WORK REQUIRED |
The lines to print run from the top of the material below to the line with "Maar er zit veel meer in dan dat.", inclusive; please copy them exactly, without pictures.

RECORDS |
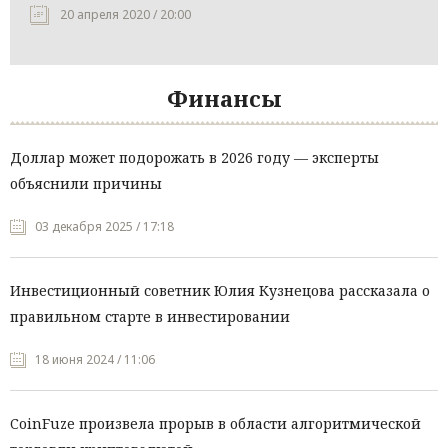
20 апреля 2020 / 20:00
Финансы
Доллар может подорожать в 2026 году — эксперты
объяснили причины
03 декабря 2025 / 17:18
Инвестиционный советник Юлия Кузнецова рассказала о
правильном старте в инвестировании
18 июня 2024 / 11:06
CoinFuze произвела прорыв в области алгоритмической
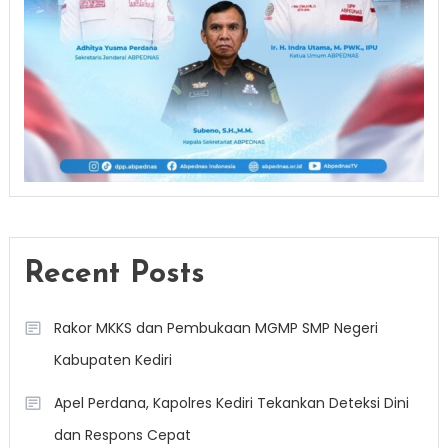
Recent Posts
Rakor MKKS dan Pembukaan MGMP SMP Negeri
Kabupaten Kediri
Apel Perdana, Kapolres Kediri Tekankan Deteksi Dini
dan Respons Cepat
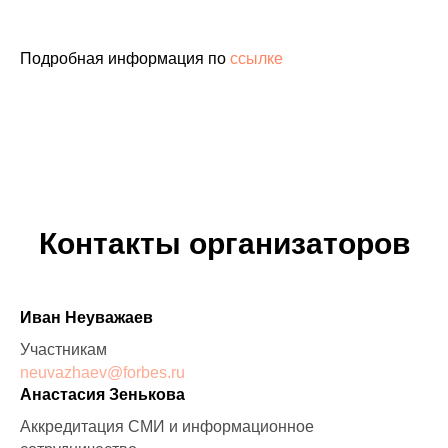
Подробная информация по
ссылке
Контакты организаторов
Иван Неуважаев
Участникам
neuvazhaev@forbes.ru
Анастасия Зенькова
Аккредитация СМИ и информационное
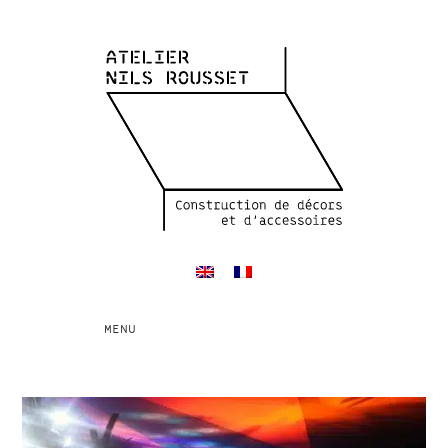
Toggle
MENU
navigation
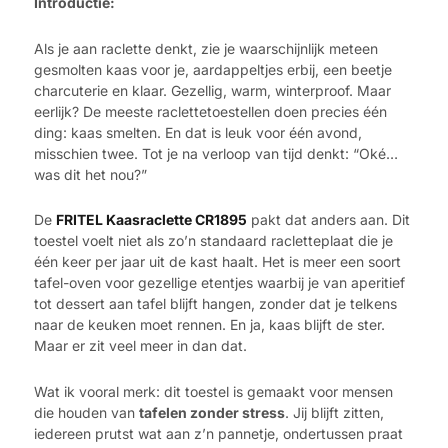
Introductie:
Als je aan raclette denkt, zie je waarschijnlijk meteen
gesmolten kaas voor je, aardappeltjes erbij, een beetje
charcuterie en klaar. Gezellig, warm, winterproof. Maar
eerlijk? De meeste raclettetoestellen doen precies één
ding: kaas smelten. En dat is leuk voor één avond,
misschien twee. Tot je na verloop van tijd denkt: “Oké…
was dit het nou?”
De
FRITEL Kaasraclette CR1895
pakt dat anders aan. Dit
toestel voelt niet als zo’n standaard racletteplaat die je
één keer per jaar uit de kast haalt. Het is meer een soort
tafel-oven voor gezellige etentjes waarbij je van aperitief
tot dessert aan tafel blijft hangen, zonder dat je telkens
naar de keuken moet rennen. En ja, kaas blijft de ster.
Maar er zit veel meer in dan dat.
Wat ik vooral merk: dit toestel is gemaakt voor mensen
die houden van
tafelen zonder stress
. Jij blijft zitten,
iedereen prutst wat aan z’n pannetje, ondertussen praat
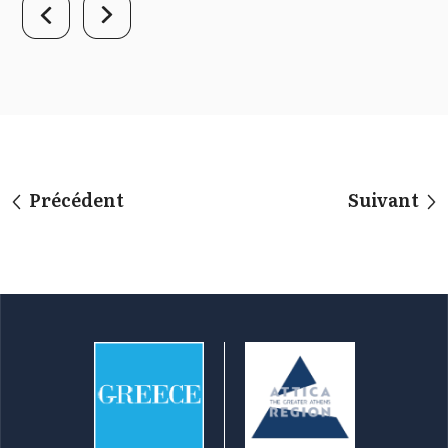
Précédent
Suivant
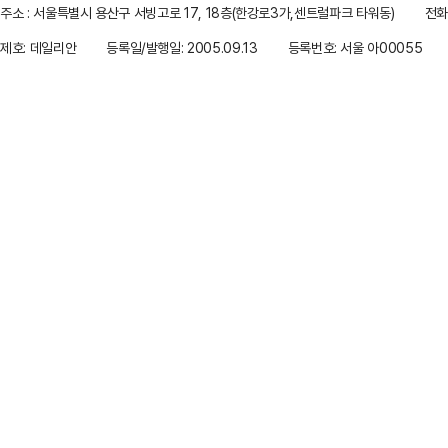
주소 : 서울특별시 용산구 서빙고로 17, 18층(한강로3가,센트럴파크 타워동)
전화 
제호: 데일리안
등록일/발행일: 2005.09.13
등록번호: 서울 아00055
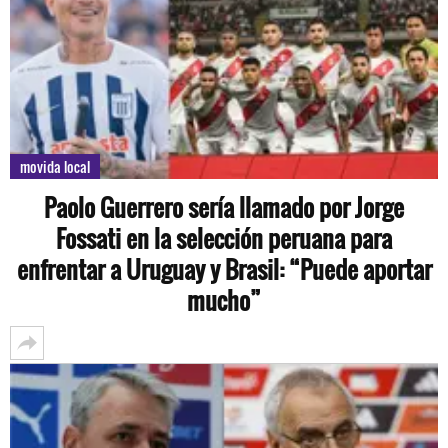
movida local
Paolo Guerrero sería llamado por Jorge
Fossati en la selección peruana para
enfrentar a Uruguay y Brasil: “Puede aportar
mucho”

ANSWER TO THIS PROBLEM |
20 апреля 2020 / 20:00
Финансы
Доллар может подорожать в 2026 году — эксперты
объяснили причины
03 декабря 2025 / 17:18
Инвестиционный советник Юлия Кузнецова рассказала о
правильном старте в инвестировании
18 июня 2024 / 11:06
CoinFuze произвела прорыв в области алгоритмической
Recent Posts
Rakor MKKS dan Pembukaan MGMP SMP Negeri
Kabupaten Kediri
Apel Perdana, Kapolres Kediri Tekankan Deteksi Dini
dan Respons Cepat
Подробная информация по
ссылке
Контакты организаторов
Иван Неуважаев
Участникам
neuvazhaev@forbes.ru
Анастасия Зенькова
Аккредитация СМИ и информационное
Toggle
MENU
navigation
Introductie:
Als je aan raclette denkt, zie je waarschijnlijk meteen
gesmolten kaas voor je, aardappeltjes erbij, een beetje
charcuterie en klaar. Gezellig, warm, winterproof. Maar
eerlijk? De meeste raclettetoestellen doen precies één
ding: kaas smelten. En dat is leuk voor één avond,
misschien twee. Tot je na verloop van tijd denkt: “Oké…
was dit het nou?”
De
FRITEL Kaasraclette CR1895
pakt dat anders aan. Dit
toestel voelt niet als zo’n standaard racletteplaat die je
één keer per jaar uit de kast haalt. Het is meer een soort
tafel-oven voor gezellige etentjes waarbij je van aperitief
tot dessert aan tafel blijft hangen, zonder dat je telkens
naar de keuken moet rennen. En ja, kaas blijft de ster.
Maar er zit veel meer in dan dat.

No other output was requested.